> _Try it_
For the entries below, the result should be an exact transcription of the lines from the one with "- **Read Data**: Cho" up to and including the one with "Quyền **Global** cung", and only those.
══ Data for review ══
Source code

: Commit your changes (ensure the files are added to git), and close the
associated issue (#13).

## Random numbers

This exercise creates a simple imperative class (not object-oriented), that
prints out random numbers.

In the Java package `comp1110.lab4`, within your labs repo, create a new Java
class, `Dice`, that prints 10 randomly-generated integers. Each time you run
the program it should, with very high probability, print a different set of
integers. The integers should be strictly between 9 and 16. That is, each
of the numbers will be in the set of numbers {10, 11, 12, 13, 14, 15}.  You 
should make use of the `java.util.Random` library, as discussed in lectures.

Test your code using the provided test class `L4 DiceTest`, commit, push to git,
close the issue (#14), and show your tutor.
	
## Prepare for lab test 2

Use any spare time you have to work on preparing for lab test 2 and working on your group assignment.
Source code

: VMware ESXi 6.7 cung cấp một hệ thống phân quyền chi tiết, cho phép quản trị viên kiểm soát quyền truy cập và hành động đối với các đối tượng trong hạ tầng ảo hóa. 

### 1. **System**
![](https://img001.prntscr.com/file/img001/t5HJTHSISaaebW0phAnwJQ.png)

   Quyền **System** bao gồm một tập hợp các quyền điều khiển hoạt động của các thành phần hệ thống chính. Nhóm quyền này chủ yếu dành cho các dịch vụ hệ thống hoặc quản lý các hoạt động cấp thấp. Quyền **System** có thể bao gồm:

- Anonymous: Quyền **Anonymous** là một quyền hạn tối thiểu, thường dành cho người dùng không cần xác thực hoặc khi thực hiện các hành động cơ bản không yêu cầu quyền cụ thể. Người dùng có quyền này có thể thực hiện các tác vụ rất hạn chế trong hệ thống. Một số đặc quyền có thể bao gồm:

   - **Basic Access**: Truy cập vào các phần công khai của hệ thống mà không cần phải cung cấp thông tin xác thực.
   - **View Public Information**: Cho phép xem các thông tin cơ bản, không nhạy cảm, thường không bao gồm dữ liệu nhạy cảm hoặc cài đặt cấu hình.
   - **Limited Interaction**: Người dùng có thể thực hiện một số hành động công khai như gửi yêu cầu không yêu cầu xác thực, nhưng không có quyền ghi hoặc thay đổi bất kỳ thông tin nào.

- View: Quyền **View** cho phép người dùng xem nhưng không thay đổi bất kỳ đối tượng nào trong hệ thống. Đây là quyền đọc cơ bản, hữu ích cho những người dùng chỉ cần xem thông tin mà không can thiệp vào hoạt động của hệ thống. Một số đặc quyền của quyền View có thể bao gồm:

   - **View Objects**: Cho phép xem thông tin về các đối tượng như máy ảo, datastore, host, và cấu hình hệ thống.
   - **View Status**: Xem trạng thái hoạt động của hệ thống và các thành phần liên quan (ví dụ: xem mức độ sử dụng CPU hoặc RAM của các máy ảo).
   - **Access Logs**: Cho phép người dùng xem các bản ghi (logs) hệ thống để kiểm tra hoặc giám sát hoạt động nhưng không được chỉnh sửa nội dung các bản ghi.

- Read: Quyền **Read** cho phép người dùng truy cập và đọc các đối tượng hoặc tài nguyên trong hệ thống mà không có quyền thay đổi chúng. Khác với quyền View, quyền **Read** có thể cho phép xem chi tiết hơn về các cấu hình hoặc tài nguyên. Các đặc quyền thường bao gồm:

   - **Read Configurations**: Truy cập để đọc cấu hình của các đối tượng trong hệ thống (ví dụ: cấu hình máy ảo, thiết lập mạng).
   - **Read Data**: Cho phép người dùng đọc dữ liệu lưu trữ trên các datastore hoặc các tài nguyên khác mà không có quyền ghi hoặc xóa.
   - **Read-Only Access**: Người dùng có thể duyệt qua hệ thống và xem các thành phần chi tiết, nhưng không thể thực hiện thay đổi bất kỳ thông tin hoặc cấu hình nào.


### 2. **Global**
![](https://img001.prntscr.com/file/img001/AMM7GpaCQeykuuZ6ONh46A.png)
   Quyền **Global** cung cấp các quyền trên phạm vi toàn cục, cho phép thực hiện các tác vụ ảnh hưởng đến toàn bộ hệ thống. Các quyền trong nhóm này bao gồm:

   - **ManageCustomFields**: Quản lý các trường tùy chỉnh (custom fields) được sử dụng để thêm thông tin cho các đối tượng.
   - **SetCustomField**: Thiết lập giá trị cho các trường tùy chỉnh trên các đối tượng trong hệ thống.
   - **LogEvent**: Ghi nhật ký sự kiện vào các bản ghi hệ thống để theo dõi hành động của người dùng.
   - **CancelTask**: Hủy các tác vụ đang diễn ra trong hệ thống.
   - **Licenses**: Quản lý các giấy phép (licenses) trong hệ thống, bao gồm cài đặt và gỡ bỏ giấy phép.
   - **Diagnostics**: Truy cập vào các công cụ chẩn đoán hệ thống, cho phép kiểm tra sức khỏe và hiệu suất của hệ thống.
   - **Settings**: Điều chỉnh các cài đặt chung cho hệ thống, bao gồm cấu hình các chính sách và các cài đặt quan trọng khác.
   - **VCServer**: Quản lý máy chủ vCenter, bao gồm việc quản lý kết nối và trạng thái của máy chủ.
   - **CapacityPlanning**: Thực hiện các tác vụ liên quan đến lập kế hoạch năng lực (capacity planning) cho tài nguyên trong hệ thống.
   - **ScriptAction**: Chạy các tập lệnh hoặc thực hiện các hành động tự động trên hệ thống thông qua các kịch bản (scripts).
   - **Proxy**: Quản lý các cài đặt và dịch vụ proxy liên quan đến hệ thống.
═══
> _Expected answer_
   - **Read Data**: Cho phép người dùng đọc dữ liệu lưu trữ trên các datastore hoặc các tài nguyên khác mà không có quyền ghi hoặc xóa.
   - **Read-Only Access**: Người dùng có thể duyệt qua hệ thống và xem các thành phần chi tiết, nhưng không thể thực hiện thay đổi bất kỳ thông tin hoặc cấu hình nào.


### 2. **Global**
![](https://img001.prntscr.com/file/img001/AMM7GpaCQeykuuZ6ONh46A.png)
   Quyền **Global** cung cấp các quyền trên phạm vi toàn cục, cho phép thực hiện các tác vụ ảnh hưởng đến toàn bộ hệ thống. Các quyền trong nhóm này bao gồm:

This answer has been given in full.